Bugün dünya tarihinde taşların yerinden oynadığına tanıklık ediyoruz. Kim ne derse desin, kim ne yaparsa yapsın dünyanın hali hazırdaki güç dengeleri değişiyor. Bu değişim tabiî ki sancılı, kavgalı, tehlikeli ve maalesef özellikle Müslüman dünyası için kanlı olmaktadır. Ama bunların sonunda yeni bir dünya düzeni kurulurken Türkiye ve Müslümanlar artık bu yeni düzende oyun kurucu olarak yer alacaktır. Hepimiz tüm ümmet bunun için çalışmalıyız. Artık kimsenin Bosna’da soykırım yapmaya cüreti olmamalıdır, yapmaya kalktığında da Müslümanları korumak ABD’ye düşmemelidir, ümmet bu zelil halden derhal kurtulmalıdır. Bundan dolayı herkesin Türkiye’nin büyümesi ve başarılı olması için çalışması ve dua etmesi gerekmektedir. Türkiye mazlumların ve ümmetin tek şansıdır. Ümmetin bu tek şansı küçük, kısır, şahsi çekişmelerle elden kaçmamalıdır. Kimsenin Türkiye’nin güçlenmesine ve büyümesine engel olacak hareketlerde bulunmaya hakkı yoktur, olmamalıdır.

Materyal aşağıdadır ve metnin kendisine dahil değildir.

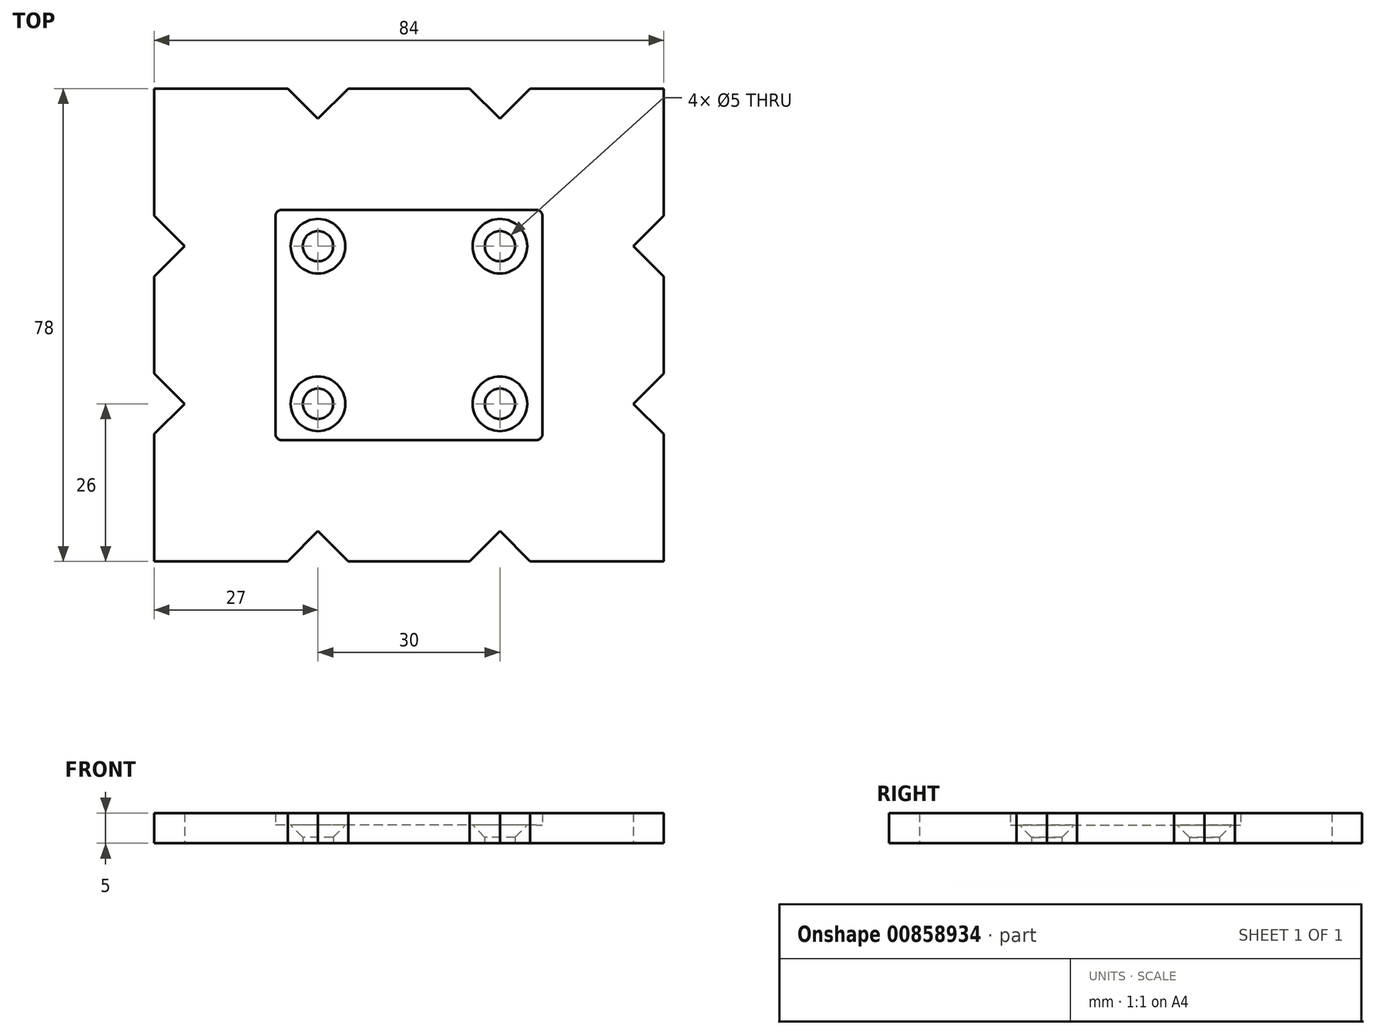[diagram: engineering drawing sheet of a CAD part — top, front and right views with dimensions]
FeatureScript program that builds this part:
annotation { "Feature Type Name" : "Feature", "Feature Type Description" : "" }
export const myFeature = defineFeature(function(context is Context, id is Id, definition is map)
    precondition{}
    {
        {
            var Q0;
            Q0=qCreatedBy(makeId("Top.planeOp"),FACE);
            var sketch = newSketch(context, id + "F0", { "sketchPlane" : qUnion([Q0])});
            skCircle(sketch, "E0", {"center": v(-15, 13) * mm, "radius": 2.5 * mm});
            skCircle(sketch, "E1", {"center": v(15, 13) * mm, "radius": 2.5 * mm});
            skCircle(sketch, "E2", {"center": v(-15, -13) * mm, "radius": 2.5 * mm});
            skCircle(sketch, "E3", {"center": v(15, -13) * mm, "radius": 2.5 * mm});
            skLineSegment(sketch, "E4.bottom", {"start": v(-22, 19) * mm, "end": v(22, 19) * mm});
            skLineSegment(sketch, "E4.top", {"start": v(-22, -19) * mm, "end": v(22, -19) * mm});
            skLineSegment(sketch, "E4.left", {"start": v(-22, 19) * mm, "end": v(-22, -19) * mm});
            skLineSegment(sketch, "E4.right", {"start": v(22, 19) * mm, "end": v(22, -19) * mm});
            skLineSegment(sketch, "E5.0", {"start": v(-42, -39) * mm, "end": v(42, -39) * mm});
            skLineSegment(sketch, "E5.1", {"start": v(-42, 39) * mm, "end": v(-42, -39) * mm});
            skLineSegment(sketch, "E5.2", {"start": v(-42, 39) * mm, "end": v(42, 39) * mm});
            skLineSegment(sketch, "E5.3", {"start": v(42, 39) * mm, "end": v(42, -39) * mm});
            skLineSegment(sketch, "E6", {"start": v(-15, 39) * mm, "end": v(-15, -39) * mm});
            skLineSegment(sketch, "E7", {"start": v(15, -39) * mm, "end": v(15, 39) * mm});
            skLineSegment(sketch, "E8", {"start": v(-20, -39) * mm, "end": v(-15, -34) * mm});
            skLineSegment(sketch, "E9", {"start": v(-15, -34) * mm, "end": v(-10, -39) * mm});
            skLineSegment(sketch, "E10", {"start": v(-10, -39) * mm, "end": v(-20, -39) * mm});
            skLineSegment(sketch, "E11.MirrorCS", {"start": v(15, -34) * mm, "end": v(10, -39) * mm});
            skLineSegment(sketch, "E12.MirrorCS", {"start": v(20, -39) * mm, "end": v(15, -34) * mm});
            skLineSegment(sketch, "E13.MirrorCS", {"start": v(10, -39) * mm, "end": v(20, -39) * mm});
            skLineSegment(sketch, "E14.MirrorCS", {"start": v(-20, 39) * mm, "end": v(-15, 34) * mm});
            skLineSegment(sketch, "E15.MirrorCS", {"start": v(-10, 39) * mm, "end": v(-20, 39) * mm});
            skLineSegment(sketch, "E16.MirrorCS", {"start": v(-15, 34) * mm, "end": v(-10, 39) * mm});
            skLineSegment(sketch, "E17.MirrorCS", {"start": v(15, 34) * mm, "end": v(10, 39) * mm});
            skLineSegment(sketch, "E18.MirrorCS", {"start": v(10, 39) * mm, "end": v(20, 39) * mm});
            skLineSegment(sketch, "E19.MirrorCS", {"start": v(20, 39) * mm, "end": v(15, 34) * mm});
            skLineSegment(sketch, "E20", {"start": v(42, -13) * mm, "end": v(-42, -13) * mm});
            skLineSegment(sketch, "E21", {"start": v(42, 13) * mm, "end": v(-42, 13) * mm});
            skLineSegment(sketch, "E22", {"start": v(42, -18) * mm, "end": v(37, -13) * mm});
            skLineSegment(sketch, "E23", {"start": v(37, -13) * mm, "end": v(42, -8) * mm});
            skLineSegment(sketch, "E24", {"start": v(42, -8) * mm, "end": v(42, -18) * mm});
            skLineSegment(sketch, "E25.MirrorCS", {"start": v(37, 13) * mm, "end": v(42, 8) * mm});
            skLineSegment(sketch, "E26.MirrorCS", {"start": v(42, -39) * mm, "end": v(42, 39) * mm});
            skLineSegment(sketch, "E27.MirrorCS", {"start": v(42, 18) * mm, "end": v(37, 13) * mm});
            skLineSegment(sketch, "E28.MirrorCS", {"start": v(-37, -13) * mm, "end": v(-42, -8) * mm});
            skLineSegment(sketch, "E29.MirrorCS", {"start": v(-42, -18) * mm, "end": v(-37, -13) * mm});
            skLineSegment(sketch, "E30.MirrorCS", {"start": v(-37, 13) * mm, "end": v(-42, 8) * mm});
            skLineSegment(sketch, "E31.MirrorCS", {"start": v(-42, 18) * mm, "end": v(-37, 13) * mm});
            skSolve(sketch);
        }
        {
            var Q0;
            {var subQ6=sQuery(id+"F0.wireOp",EDGE,"E28.MirrorCS");Q0=makeQuery(id+"F0.imprint","IMPRINT",FACE,{"disambiguationData":[TD([[makeQuery(id+"F0.imprint","IMPRINT",EDGE,{"derivedFrom":subQ6}),-1.0]])]});}
            var Q1;
            {var subQ0=sQuery(id+"F0.wireOp",EDGE,"E6");var subQ3=sQuery(id+"F0.wireOp",EDGE,"E0");var subQ4=makeQuery(id+"F0.imprint","INTERSECT",VERTEX,{"disambiguationData":[OD(1.0)],"derivedFrom":[subQ3,subQ0]});Q1=makeQuery(id+"F0.imprint","IMPRINT",FACE,{"disambiguationData":[TD([[makeQuery(id+"F0.imprint","IMPRINT",EDGE,{"disambiguationData":[TD([[subQ4,1.0]])],"derivedFrom":subQ3}),-1.0]])]});}
            var Q2;
            {var subQ4=sQuery(id+"F0.wireOp",EDGE,"E23");Q2=makeQuery(id+"F0.imprint","IMPRINT",FACE,{"disambiguationData":[TD([[makeQuery(id+"F0.imprint","IMPRINT",EDGE,{"derivedFrom":subQ4}),1.0]])]});}
            var Q3;
            {var subQ0=sQuery(id+"F0.wireOp",EDGE,"E7");var subQ1=sQuery(id+"F0.wireOp",EDGE,"E3");var subQ7=sQuery(id+"F0.wireOp",EDGE,"E20");var subQ9=makeQuery(id+"F0.imprint","INTERSECT",VERTEX,{"disambiguationData":[OD(1.0)],"derivedFrom":[subQ1,subQ7]});var subQ14=sQuery(id+"F0.wireOp",EDGE,"E1");var subQ15=makeQuery(id+"F0.imprint","INTERSECT",VERTEX,{"disambiguationData":[OD(0.0)],"derivedFrom":[subQ14,subQ0]});Q3=qUnion([makeQuery(id+"F0.imprint","IMPRINT",FACE,{"disambiguationData":[TD([[makeQuery(id+"F0.imprint","IMPRINT",EDGE,{"disambiguationData":[TD([[subQ15,1.0]])],"derivedFrom":subQ14}),-1.0]])]}),makeQuery(id+"F0.imprint","IMPRINT",FACE,{"disambiguationData":[TD([[makeQuery(id+"F0.imprint","IMPRINT",EDGE,{"disambiguationData":[TD([[subQ9,1.0]])],"derivedFrom":subQ1}),-1.0]])]})]);}
            var Q4;
            {var subQ0=sQuery(id+"F0.wireOp",EDGE,"E6");var subQ3=sQuery(id+"F0.wireOp",EDGE,"E2");var subQ7=sQuery(id+"F0.wireOp",EDGE,"E20");var subQ9=makeQuery(id+"F0.imprint","INTERSECT",VERTEX,{"disambiguationData":[OD(1.0)],"derivedFrom":[subQ3,subQ7]});var subQ14=sQuery(id+"F0.wireOp",EDGE,"E0");var subQ15=makeQuery(id+"F0.imprint","INTERSECT",VERTEX,{"disambiguationData":[OD(1.0)],"derivedFrom":[subQ14,subQ0]});Q4=qUnion([makeQuery(id+"F0.imprint","IMPRINT",FACE,{"disambiguationData":[TD([[makeQuery(id+"F0.imprint","IMPRINT",EDGE,{"disambiguationData":[TD([[subQ15,-1.0]])],"derivedFrom":subQ14}),-1.0]])]}),makeQuery(id+"F0.imprint","IMPRINT",FACE,{"disambiguationData":[TD([[makeQuery(id+"F0.imprint","IMPRINT",EDGE,{"disambiguationData":[TD([[subQ9,-1.0]])],"derivedFrom":subQ3}),-1.0]])]})]);}
            var Q5;
            {var subQ6=sQuery(id+"F0.wireOp",EDGE,"E16.MirrorCS");Q5=makeQuery(id+"F0.imprint","IMPRINT",FACE,{"disambiguationData":[TD([[makeQuery(id+"F0.imprint","IMPRINT",EDGE,{"derivedFrom":subQ6}),-1.0]])]});}
            var Q6;
            {var subQ3=sQuery(id+"F0.wireOp",EDGE,"E9");Q6=makeQuery(id+"F0.imprint","IMPRINT",FACE,{"disambiguationData":[TD([[makeQuery(id+"F0.imprint","IMPRINT",EDGE,{"derivedFrom":subQ3}),1.0]])]});}
            var Q7;
            {var subQ3=sQuery(id+"F0.wireOp",EDGE,"E8");Q7=makeQuery(id+"F0.imprint","IMPRINT",FACE,{"disambiguationData":[TD([[makeQuery(id+"F0.imprint","IMPRINT",EDGE,{"derivedFrom":subQ3}),1.0]])]});}
            var Q8;
            {var subQ3=sQuery(id+"F0.wireOp",EDGE,"E14.MirrorCS");Q8=makeQuery(id+"F0.imprint","IMPRINT",FACE,{"disambiguationData":[TD([[makeQuery(id+"F0.imprint","IMPRINT",EDGE,{"derivedFrom":subQ3}),-1.0]])]});}
            var Q9;
            {var subQ9=sQuery(id+"F0.wireOp",EDGE,"E19.MirrorCS");Q9=makeQuery(id+"F0.imprint","IMPRINT",FACE,{"disambiguationData":[TD([[makeQuery(id+"F0.imprint","IMPRINT",EDGE,{"derivedFrom":subQ9}),1.0]])]});}
            var Q10;
            {var subQ9=sQuery(id+"F0.wireOp",EDGE,"E12.MirrorCS");Q10=makeQuery(id+"F0.imprint","IMPRINT",FACE,{"disambiguationData":[TD([[makeQuery(id+"F0.imprint","IMPRINT",EDGE,{"derivedFrom":subQ9}),-1.0]])]});}
            var Q11;
            {var subQ9=sQuery(id+"F0.wireOp",EDGE,"E6");var subQ13=sQuery(id+"F0.wireOp",EDGE,"E0");var subQ14=makeQuery(id+"F0.imprint","INTERSECT",VERTEX,{"disambiguationData":[OD(0.0)],"derivedFrom":[subQ13,subQ9]});Q11=makeQuery(id+"F0.imprint","IMPRINT",FACE,{"disambiguationData":[TD([[makeQuery(id+"F0.imprint","IMPRINT",EDGE,{"disambiguationData":[TD([[subQ14,-1.0]])],"derivedFrom":subQ13}),-1.0]])]});}
            var Q12;
            {var subQ3=sQuery(id+"F0.wireOp",EDGE,"E2");var subQ9=sQuery(id+"F0.wireOp",EDGE,"E20");var subQ11=makeQuery(id+"F0.imprint","INTERSECT",VERTEX,{"disambiguationData":[OD(0.0)],"derivedFrom":[subQ3,subQ9]});Q12=makeQuery(id+"F0.imprint","IMPRINT",FACE,{"disambiguationData":[TD([[makeQuery(id+"F0.imprint","IMPRINT",EDGE,{"disambiguationData":[TD([[subQ11,1.0]])],"derivedFrom":subQ3}),-1.0]])]});}
            var Q13;
            {var subQ0=sQuery(id+"F0.wireOp",EDGE,"E6");var subQ1=sQuery(id+"F0.wireOp",EDGE,"E0");var subQ2=makeQuery(id+"F0.imprint","INTERSECT",VERTEX,{"disambiguationData":[OD(0.0)],"derivedFrom":[subQ1,subQ0]});Q13=makeQuery(id+"F0.imprint","IMPRINT",FACE,{"disambiguationData":[TD([[makeQuery(id+"F0.imprint","IMPRINT",EDGE,{"disambiguationData":[TD([[subQ2,1.0]])],"derivedFrom":subQ1}),-1.0]])]});}
            var Q14;
            {var subQ0=sQuery(id+"F0.wireOp",EDGE,"E21");var subQ8=sQuery(id+"F0.wireOp",EDGE,"E1");var subQ11=makeQuery(id+"F0.imprint","INTERSECT",VERTEX,{"disambiguationData":[OD(1.0)],"derivedFrom":[subQ8,subQ0]});Q14=makeQuery(id+"F0.imprint","IMPRINT",FACE,{"disambiguationData":[TD([[makeQuery(id+"F0.imprint","IMPRINT",EDGE,{"disambiguationData":[TD([[subQ11,1.0]])],"derivedFrom":subQ8}),-1.0]])]});}
            extrude(context, id + "F1", {"entities" : qUnion([Q0, Q1, Q2, Q3, Q4, Q5, Q6, Q7, Q8, Q9, Q10, Q11, Q12, Q13, Q14]), "depth" : 3 * mm, "offsetDistance" : 25 * mm});
        }
        {
            var Q0;
            Q0=makeQuery(id+"F1.opExtrude","CAP_EDGE",EDGE,{"disambiguationData":[OSD([sQuery(id+"F0.wireOp",EDGE,"E2")])],"isStart":false});
            var Q1;
            Q1=makeQuery(id+"F1.opExtrude","CAP_EDGE",EDGE,{"disambiguationData":[OSD([sQuery(id+"F0.wireOp",EDGE,"E0")])],"isStart":false});
            var Q2;
            Q2=makeQuery(id+"F1.opExtrude","CAP_EDGE",EDGE,{"disambiguationData":[OSD([sQuery(id+"F0.wireOp",EDGE,"E1")])],"isStart":false});
            var Q3;
            Q3=makeQuery(id+"F1.opExtrude","CAP_EDGE",EDGE,{"disambiguationData":[OSD([sQuery(id+"F0.wireOp",EDGE,"E3")])],"isStart":false});
            chamfer(context, id + "F2", {"entities" : qUnion([Q0, Q1, Q2, Q3]), "width" : 2 * mm, "tangentPropagation" : true});
        }
        {
            var Q0;
            Q0=makeQuery(id+"F1.opExtrude","CAP_EDGE",EDGE,{"disambiguationData":[OSD([sQuery(id+"F0.wireOp",EDGE,"E22")])],"isStart":false});
            var Q1;
            Q1=makeQuery(id+"F1.opExtrude","CAP_EDGE",EDGE,{"disambiguationData":[OSD([sQuery(id+"F0.wireOp",EDGE,"E23")])],"isStart":false});
            var Q2;
            Q2=makeQuery(id+"F1.opExtrude","CAP_EDGE",EDGE,{"disambiguationData":[OSD([sQuery(id+"F0.wireOp",EDGE,"E25.MirrorCS")])],"isStart":false});
            var Q3;
            Q3=makeQuery(id+"F1.opExtrude","CAP_EDGE",EDGE,{"disambiguationData":[OSD([sQuery(id+"F0.wireOp",EDGE,"E27.MirrorCS")])],"isStart":false});
            var Q4;
            Q4=makeQuery(id+"F1.opExtrude","CAP_EDGE",EDGE,{"disambiguationData":[OSD([sQuery(id+"F0.wireOp",EDGE,"E19.MirrorCS")])],"isStart":false});
            var Q5;
            Q5=makeQuery(id+"F1.opExtrude","CAP_EDGE",EDGE,{"disambiguationData":[OSD([sQuery(id+"F0.wireOp",EDGE,"E17.MirrorCS")])],"isStart":false});
            var Q6;
            Q6=makeQuery(id+"F1.opExtrude","CAP_EDGE",EDGE,{"disambiguationData":[OSD([sQuery(id+"F0.wireOp",EDGE,"E16.MirrorCS")])],"isStart":false});
            var Q7;
            Q7=makeQuery(id+"F1.opExtrude","CAP_EDGE",EDGE,{"disambiguationData":[OSD([sQuery(id+"F0.wireOp",EDGE,"E14.MirrorCS")])],"isStart":false});
            var Q8;
            Q8=makeQuery(id+"F1.opExtrude","CAP_EDGE",EDGE,{"disambiguationData":[OSD([sQuery(id+"F0.wireOp",EDGE,"E31.MirrorCS")])],"isStart":false});
            var Q9;
            Q9=makeQuery(id+"F1.opExtrude","CAP_EDGE",EDGE,{"disambiguationData":[OSD([sQuery(id+"F0.wireOp",EDGE,"E30.MirrorCS")])],"isStart":false});
            var Q10;
            Q10=makeQuery(id+"F1.opExtrude","CAP_EDGE",EDGE,{"disambiguationData":[OSD([sQuery(id+"F0.wireOp",EDGE,"E28.MirrorCS")])],"isStart":false});
            var Q11;
            Q11=makeQuery(id+"F1.opExtrude","CAP_EDGE",EDGE,{"disambiguationData":[OSD([sQuery(id+"F0.wireOp",EDGE,"E29.MirrorCS")])],"isStart":false});
            var Q12;
            Q12=makeQuery(id+"F1.opExtrude","CAP_EDGE",EDGE,{"disambiguationData":[OSD([sQuery(id+"F0.wireOp",EDGE,"E8")])],"isStart":false});
            var Q13;
            Q13=makeQuery(id+"F1.opExtrude","CAP_EDGE",EDGE,{"disambiguationData":[OSD([sQuery(id+"F0.wireOp",EDGE,"E9")])],"isStart":false});
            var Q14;
            Q14=makeQuery(id+"F1.opExtrude","CAP_EDGE",EDGE,{"disambiguationData":[OSD([sQuery(id+"F0.wireOp",EDGE,"E11.MirrorCS")])],"isStart":false});
            var Q15;
            Q15=makeQuery(id+"F1.opExtrude","CAP_EDGE",EDGE,{"disambiguationData":[OSD([sQuery(id+"F0.wireOp",EDGE,"E12.MirrorCS")])],"isStart":false});
            chamfer(context, id + "F3", {"entities" : qUnion([Q0, Q1, Q2, Q3, Q4, Q5, Q6, Q7, Q8, Q9, Q10, Q11, Q12, Q13, Q14, Q15]), "width" : 3 * mm, "tangentPropagation" : true});
        }
        {
            var Q0;
            {var subQ3=sQuery(id+"F0.wireOp",EDGE,"E14.MirrorCS");Q0=makeQuery(id+"F0.imprint","IMPRINT",FACE,{"disambiguationData":[TD([[makeQuery(id+"F0.imprint","IMPRINT",EDGE,{"derivedFrom":subQ3}),-1.0]])]});}
            var Q1;
            {var subQ6=sQuery(id+"F0.wireOp",EDGE,"E28.MirrorCS");Q1=makeQuery(id+"F0.imprint","IMPRINT",FACE,{"disambiguationData":[TD([[makeQuery(id+"F0.imprint","IMPRINT",EDGE,{"derivedFrom":subQ6}),-1.0]])]});}
            var Q2;
            {var subQ3=sQuery(id+"F0.wireOp",EDGE,"E8");Q2=makeQuery(id+"F0.imprint","IMPRINT",FACE,{"disambiguationData":[TD([[makeQuery(id+"F0.imprint","IMPRINT",EDGE,{"derivedFrom":subQ3}),1.0]])]});}
            var Q3;
            {var subQ3=sQuery(id+"F0.wireOp",EDGE,"E9");Q3=makeQuery(id+"F0.imprint","IMPRINT",FACE,{"disambiguationData":[TD([[makeQuery(id+"F0.imprint","IMPRINT",EDGE,{"derivedFrom":subQ3}),1.0]])]});}
            var Q4;
            {var subQ9=sQuery(id+"F0.wireOp",EDGE,"E12.MirrorCS");Q4=makeQuery(id+"F0.imprint","IMPRINT",FACE,{"disambiguationData":[TD([[makeQuery(id+"F0.imprint","IMPRINT",EDGE,{"derivedFrom":subQ9}),-1.0]])]});}
            var Q5;
            {var subQ4=sQuery(id+"F0.wireOp",EDGE,"E23");Q5=makeQuery(id+"F0.imprint","IMPRINT",FACE,{"disambiguationData":[TD([[makeQuery(id+"F0.imprint","IMPRINT",EDGE,{"derivedFrom":subQ4}),1.0]])]});}
            var Q6;
            {var subQ9=sQuery(id+"F0.wireOp",EDGE,"E19.MirrorCS");Q6=makeQuery(id+"F0.imprint","IMPRINT",FACE,{"disambiguationData":[TD([[makeQuery(id+"F0.imprint","IMPRINT",EDGE,{"derivedFrom":subQ9}),1.0]])]});}
            var Q7;
            {var subQ6=sQuery(id+"F0.wireOp",EDGE,"E16.MirrorCS");Q7=makeQuery(id+"F0.imprint","IMPRINT",FACE,{"disambiguationData":[TD([[makeQuery(id+"F0.imprint","IMPRINT",EDGE,{"derivedFrom":subQ6}),-1.0]])]});}
            extrude(context, id + "F4", {"entities" : qUnion([Q0, Q1, Q2, Q3, Q4, Q5, Q6, Q7]), "operationType" : NewBodyOperationType.ADD, "depth" : 5 * mm, "offsetDistance" : 25 * mm});
        }
        {
            var Q0;
            Q0=makeQuery(id+"F4.opExtrude","SWEPT_EDGE",EDGE,{"disambiguationData":[OSD([sQuery(id+"F0.wireOp",EDGE,"E4.bottom"),sQuery(id+"F0.wireOp",EDGE,"E4.left")])]});
            var Q1;
            Q1=makeQuery(id+"F4.opExtrude","SWEPT_EDGE",EDGE,{"disambiguationData":[OSD([sQuery(id+"F0.wireOp",EDGE,"E4.top"),sQuery(id+"F0.wireOp",EDGE,"E4.left")])]});
            var Q2;
            Q2=makeQuery(id+"F4.opExtrude","SWEPT_EDGE",EDGE,{"disambiguationData":[OSD([sQuery(id+"F0.wireOp",EDGE,"E4.bottom"),sQuery(id+"F0.wireOp",EDGE,"E4.right")])]});
            var Q3;
            Q3=makeQuery(id+"F4.opExtrude","SWEPT_EDGE",EDGE,{"disambiguationData":[OSD([sQuery(id+"F0.wireOp",EDGE,"E4.top"),sQuery(id+"F0.wireOp",EDGE,"E4.right")])]});
            fillet(context, id + "F5", {"entities" : qUnion([Q0, Q1, Q2, Q3]), "radius" : 1 * mm, "tangentPropagation" : true, "allowEdgeOverflow" : false});
        }
    });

Türkiye’nin yeni dünya düzeninde oyun kurucu olacağına nasıl kesin inanıyorsam bunun öyle kolay yoldan olmayacağına halk tabirimiz ile lafla peynir gemisinin yürümeyeceğine de aynı kesinlikle inanıyorum. Elimizde bir kurtuluş reçetesi yok. Olmaması da bir yönden iyi, şöyle ki bu ülke hatta dünya elinde reçete olduğunu söyleyenlerden çok çekti. Bırakalım toplum kendi yolunu yavaş yavaş bulsun, jakoben davranışlardan, halka rağmen halk için çalışmaktan, tek doğru var o da benim doğrum, herkes buna uysun taleplerinden fayda görmedik. Bu demek değil ki saldım çayıra mevlam kayıra bu işler olur gider. Asla, bundan sonra yapılması gereken hatta yapılması çok gecikilen aydınlarımızı kazanmaktır, aydın yetiştirmektir. Ülkemiz maalesef okumayanı cahil okuyanı hain olan dönemler yaşadı, halen de bunu tam anlamıyla aşmış değil. Türkiye hızla düşünce üreten bir hale gelmelidir. Bu düşünce de Batı’nın düşündüklerini tekrar etmek, tercüme etmek değildir. Hoş bunu dahi tam beceremiyoruz ya. Türkiye kendi değerlerini çağa uydurarak tüm dünyaya yeni bir mesaj verecek kudrete ve potansiyele sahiptir. Tüm dünya kulak kabartmış bu yeni sesi duymaya çalışmakta.